Set out word for word the line that contains "21: (594, 386)" and each line after it, through the end of the data below, but exclude the pictures.

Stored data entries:
'''
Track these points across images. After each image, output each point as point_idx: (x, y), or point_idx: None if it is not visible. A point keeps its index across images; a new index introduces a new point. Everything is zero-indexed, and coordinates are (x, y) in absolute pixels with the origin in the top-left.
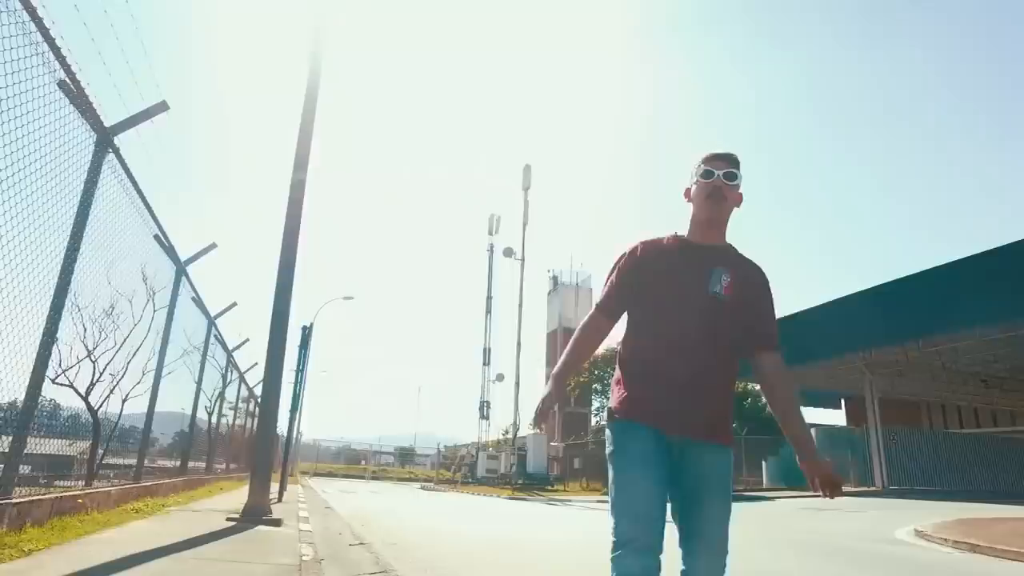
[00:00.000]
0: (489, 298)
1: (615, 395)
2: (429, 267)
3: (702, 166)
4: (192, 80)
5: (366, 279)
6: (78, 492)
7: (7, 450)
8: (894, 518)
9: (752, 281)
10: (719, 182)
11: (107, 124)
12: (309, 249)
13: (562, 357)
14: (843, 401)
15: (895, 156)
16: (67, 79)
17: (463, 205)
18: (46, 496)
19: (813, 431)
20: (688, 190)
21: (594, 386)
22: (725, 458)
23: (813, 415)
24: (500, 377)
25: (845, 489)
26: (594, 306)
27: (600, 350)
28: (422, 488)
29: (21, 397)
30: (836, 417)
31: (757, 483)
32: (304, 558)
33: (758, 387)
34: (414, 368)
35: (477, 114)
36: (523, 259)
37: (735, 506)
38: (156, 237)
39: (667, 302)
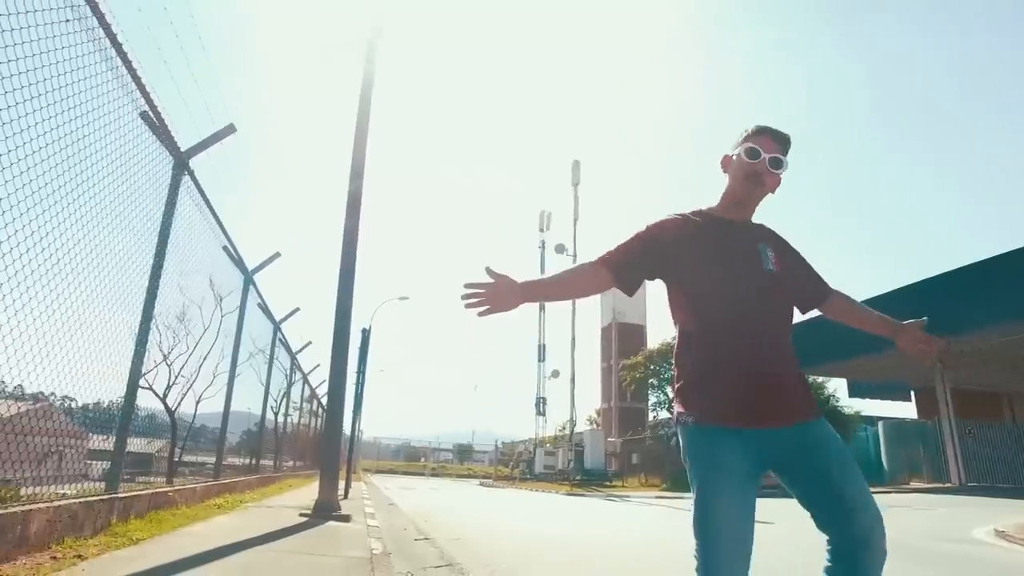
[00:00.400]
'''
- [PROBLEM SOLUTION]:
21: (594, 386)
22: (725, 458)
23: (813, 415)
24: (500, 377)
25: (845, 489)
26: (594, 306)
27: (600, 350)
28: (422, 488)
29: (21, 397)
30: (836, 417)
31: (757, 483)
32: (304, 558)
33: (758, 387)
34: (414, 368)
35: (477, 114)
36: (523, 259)
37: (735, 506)
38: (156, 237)
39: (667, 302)
[00:00.400]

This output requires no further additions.